Do the power analysis before you launch, not after. This is the step teams skip and regret. A power calculation simulates the test in advance and asks whether you could realistically detect a lift of the size you expect, given the natural variability of your sales. If weekly sales already swing by 5 percent, a test designed to detect a smaller lift than that will not find a signal even if one exists. Design for at least 80 percent power. GeoLift's power calculators make this a calculation, not a guess.
Pick test markets that represent your business. Synthetic control matches the control to the test; it does not make the test itself representative. Measured makes this point well: synthetic controls alone are not enough, because a test built only from your three strongest cities measures lift in strong cities, not lift you can extrapolate nationally.
Future and impact: a sharp instrument, not the whole toolbox
Geo testing is becoming a default rather than a specialism, and the honest case for it has to include where it stops.
It needs enough distinct geographies. The method works by blending many donor regions, and some markets do not have enough. Recast notes that France has only around a dozen regions, which makes a well-powered geo test there genuinely hard. Below a certain number of units, the donor pool is too thin to build a good synthetic control, and no statistics fix that.
Spillover blurs the line. Geo testing assumes treatment stays in the treated regions and control regions stay clean, and people do not cooperate. They commute across DMA lines, and a video ad gets shared far outside the region that paid for it. Spillover leaks the campaign into the control, inflates the baseline, and pushes the measured lift toward zero. Good design fights this by separating test and control markets geographically, but it never disappears entirely.

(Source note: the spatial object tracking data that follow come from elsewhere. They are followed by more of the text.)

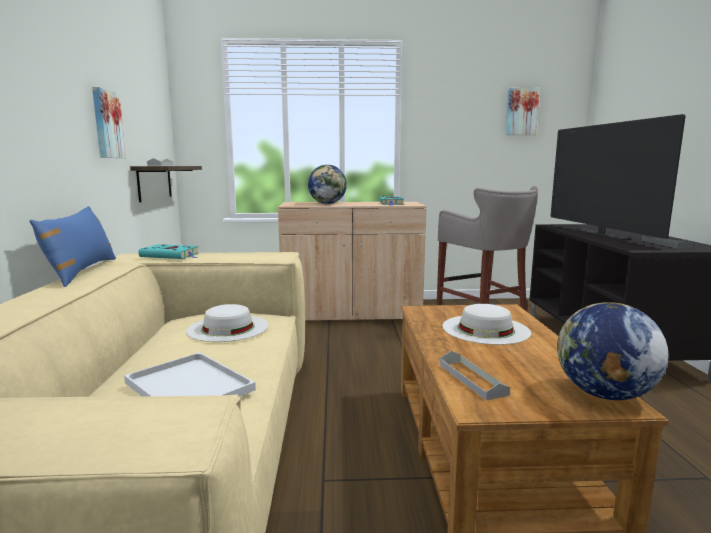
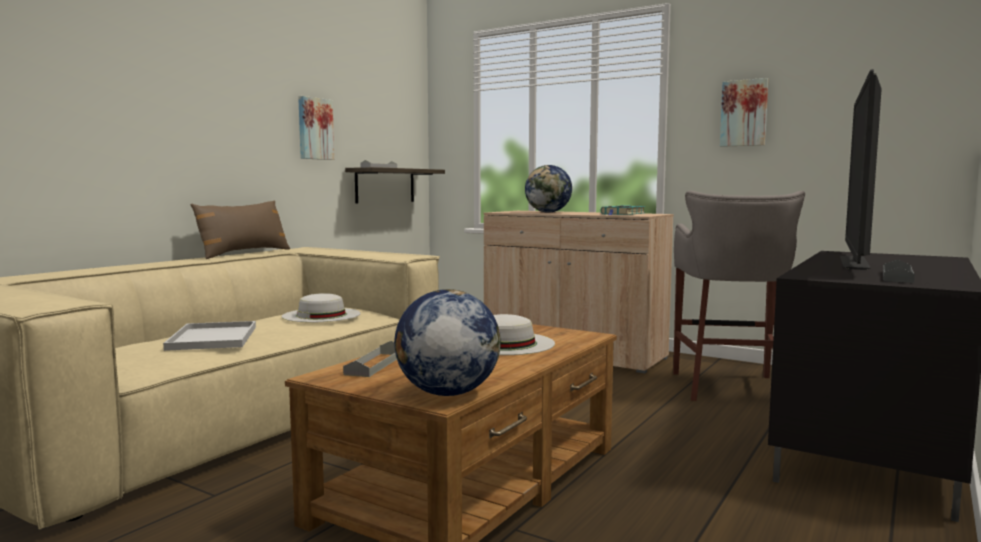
camera: 35 degrees right, 5 degrees down
(81, 271) = (244, 253): blue pillow -> brown pillow
(171, 255) = (329, 250): turquoise book -> none
(521, 112) = (851, 81): picture -> picture (744, 113)

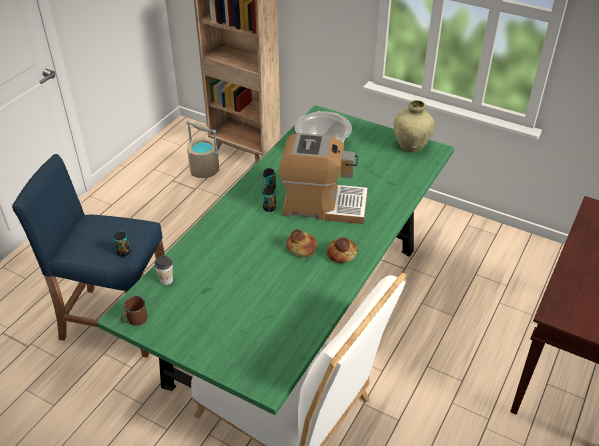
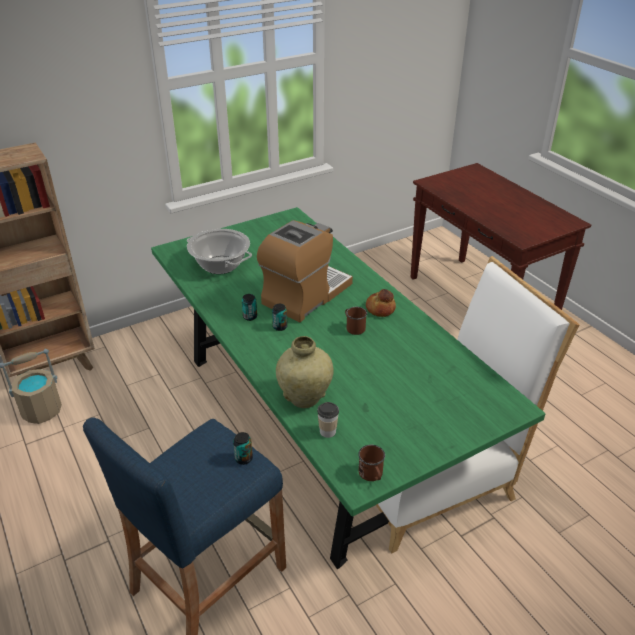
camera: 60 degrees left, 5 degrees down
(301, 247) = (353, 327): bread -> brown mug
(411, 147) = (275, 224): beige vase -> beige vase (305, 398)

It measures one campaign, not the mix. A geo test answers a specific question: did this channel, or this spend change, in this window, cause incremental sales. It does not value your whole media plan. Recast even suggests the honest name for synthetic control might be geo modeling rather than pure experimentation, because a constructed counterfactual still rests on modeling assumptions, even if far weaker ones than attribution makes.

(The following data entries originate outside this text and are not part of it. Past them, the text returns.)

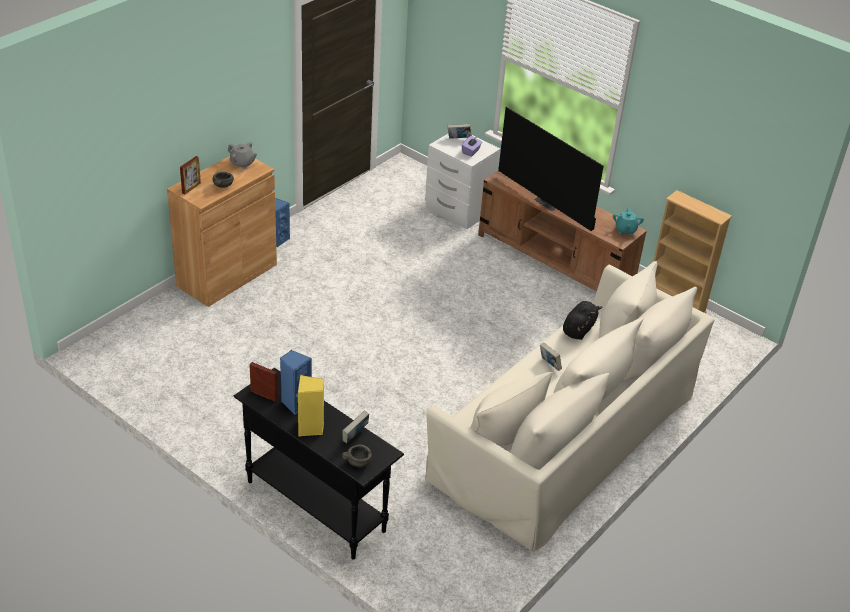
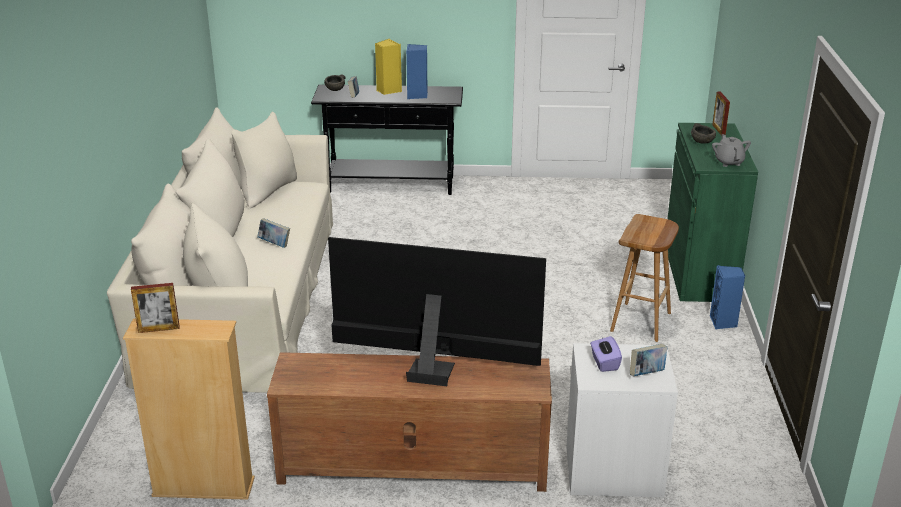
camera: 145 degrees right, 10 degrees down
(227, 275) = (699, 272): brown cabinet -> green cabinet
(242, 163) = (729, 162): grey teapot -> grey teapot turned 90 degrees clockwise
(264, 395) = (443, 91): picture frame -> picture frame (159, 329)
(323, 265) = (641, 322): none -> brown stool
(579, 329) = (271, 283): black plush toy -> none
(625, 230) = (296, 380): turquoise teapot -> none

None of that is a reason to skip it. It is a reason to place it correctly. Geo testing is the causal check in a measurement system, not the system itself. Marketing mix modeling values the whole budget over time, attribution gives the fast daily signal, and geo experiments settle the causal questions the other two can only estimate, becoming a ground-truth input that calibrates an MMM. That division of labor is the argument of the measurement triangulation series: each method covers a hole the others leave.

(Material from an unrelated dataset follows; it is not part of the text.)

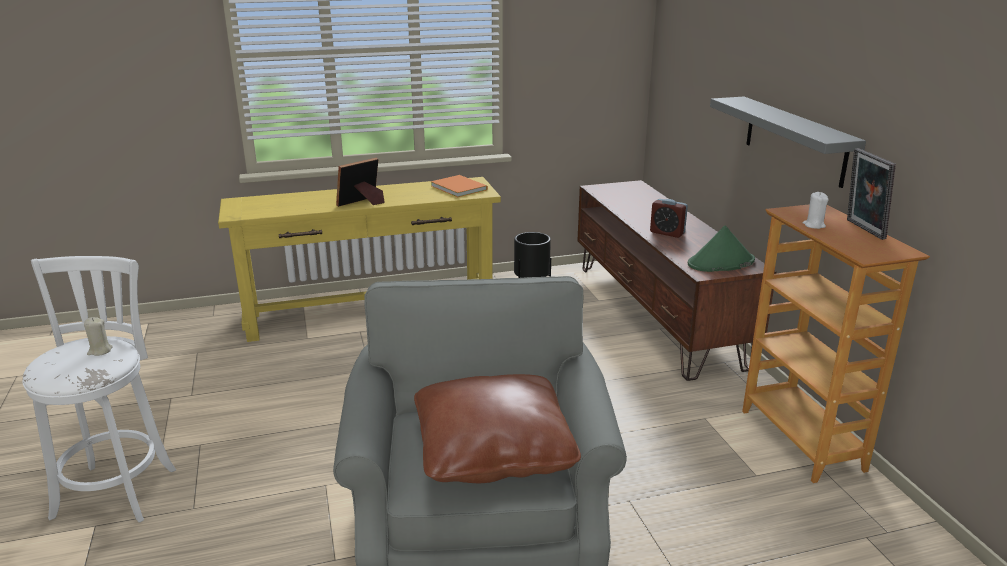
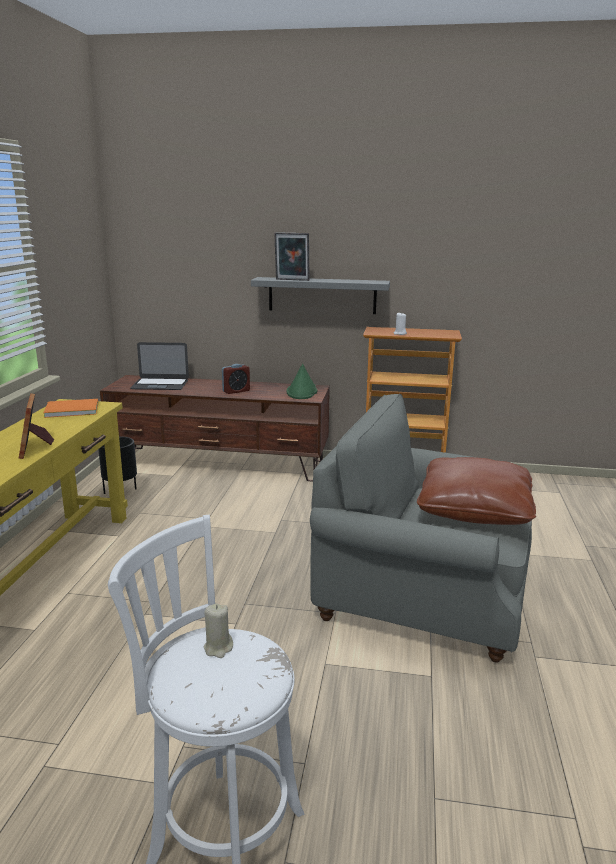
camera: 65 degrees left, 5 degrees down
(633, 199) = (160, 384): none -> laptop
(862, 229) = (414, 330): picture frame -> picture frame (292, 280)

The core idea is the part worth keeping. For two decades, measuring an ad meant following a person, and that era is closing for reasons that will not reverse. Geo experiments measure the thing that is both untrackable and undeniable: whether sales in the places that saw your campaign rose above what comparable places did without it. The person was never the unit that mattered. The lift was.
Council summary
The post argues that geo experiments survived the privacy collapse because they never depended on identifying a person: the unit is a market, the inputs are aggregate sales and spend, and there is no identifier to lose. Its sharpest teaching is the matched-market problem and the synthetic-control fix. A single real city is a noisy, contaminable twin, so rather than picking one comparison market you build a weighted blend of many, with non-negative weights summing to one and a long pre-period to prove the fit. The takeaway is practical: a geo test is a true experiment that yields causal lift, but it needs enough distinct geographies, leaks under spillover, and answers one campaign rather than the whole media plan. Place it as the causal check that calibrates an MMM, not the measurement system itself.